◆ WHAT THE TASK REQUIRES
Reproduce the blog post below word for word, from "As for this" to "of pretentious literature.".

Frieda sat back and hugged her knees thoughtfully.
“Wouldn’t you be more likely to have men interested in you because you own a house?” suggested Douglas.
Katherine laughed. “Gigolos and gold diggers, you mean? Men who’d think I’m a hot prospect with money?”
“But if you can afford a house on your own you’re not doing too badly,” Frieda said. “That’s kind of attractive in a woman, especially if you’re an older man, maybe divorced, paying alimony.”
“Charming. Already I have to worry about his baggage, and I haven’t even met him yet!”
“It’s just that most available men our age are like that.”
“But you don’t even have to decide about buying the house yet,” said Douglas. “You can just take a look first.”
“Who knows?” Frieda tossed a block in the air and caught it. “You might find out that you don’t like it after all. But you’ll never know unless you look.”
“I guess it wouldn’t hurt.” Katherine tapped a finger on the side of her glass.
This novel was sitting on my shelf, doing me no good. When I heard of the idea of publishing a novel in blog form, I thought that’s a way to get my fiction out and possibly read by people. This is an interesting experiment and I don’t know if I’m indulging myself online, or if I’m actually communicating with anyone. Which do you think it is?
Gloria
I’m hooked! I like the three characters in the first chapter already! Naturally, Katherine is going to be the biggest part of this story, but I really like her taste in friends too. Frieda seems intelligent, intuitive and well-grounded. She also appears to know her friend Katherine very well. Husband Douglas is a dream- a man who brings wine, and adds helpful, objective support at just the right moment- truly a keeper.
As for this mystery with gray features, solid structure and heart-stopping capabilities…I’ll just have to read on, I guess…
Lovin’ the plot! This rocks
This story was a fine example of pretentious literature.

◆ PROVIDED INFORMATION
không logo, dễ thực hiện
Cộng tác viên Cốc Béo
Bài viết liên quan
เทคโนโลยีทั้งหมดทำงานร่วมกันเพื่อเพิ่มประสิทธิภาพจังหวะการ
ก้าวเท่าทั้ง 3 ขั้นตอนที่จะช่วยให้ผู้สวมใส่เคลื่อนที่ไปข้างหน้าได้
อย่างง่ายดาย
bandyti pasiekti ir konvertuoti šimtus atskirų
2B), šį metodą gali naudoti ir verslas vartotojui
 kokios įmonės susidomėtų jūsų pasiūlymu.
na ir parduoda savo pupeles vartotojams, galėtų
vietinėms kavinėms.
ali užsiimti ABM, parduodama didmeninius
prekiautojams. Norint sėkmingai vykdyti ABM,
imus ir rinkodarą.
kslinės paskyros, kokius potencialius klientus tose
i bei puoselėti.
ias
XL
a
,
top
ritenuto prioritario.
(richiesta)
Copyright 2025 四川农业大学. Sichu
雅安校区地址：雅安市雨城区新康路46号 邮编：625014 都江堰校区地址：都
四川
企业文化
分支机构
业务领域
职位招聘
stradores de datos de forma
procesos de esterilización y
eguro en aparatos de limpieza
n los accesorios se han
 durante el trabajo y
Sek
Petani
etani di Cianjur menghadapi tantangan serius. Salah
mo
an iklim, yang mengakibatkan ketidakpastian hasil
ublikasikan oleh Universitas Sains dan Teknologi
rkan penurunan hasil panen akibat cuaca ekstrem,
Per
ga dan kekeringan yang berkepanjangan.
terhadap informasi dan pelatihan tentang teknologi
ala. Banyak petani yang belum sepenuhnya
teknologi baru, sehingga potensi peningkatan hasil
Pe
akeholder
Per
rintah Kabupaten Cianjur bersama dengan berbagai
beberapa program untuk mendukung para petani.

◆ WRITTEN ANSWER
As for this mystery with gray features, solid structure and heart-stopping capabilities…I’ll just have to read on, I guess…
Lovin’ the plot! This rocks
This story was a fine example of pretentious literature.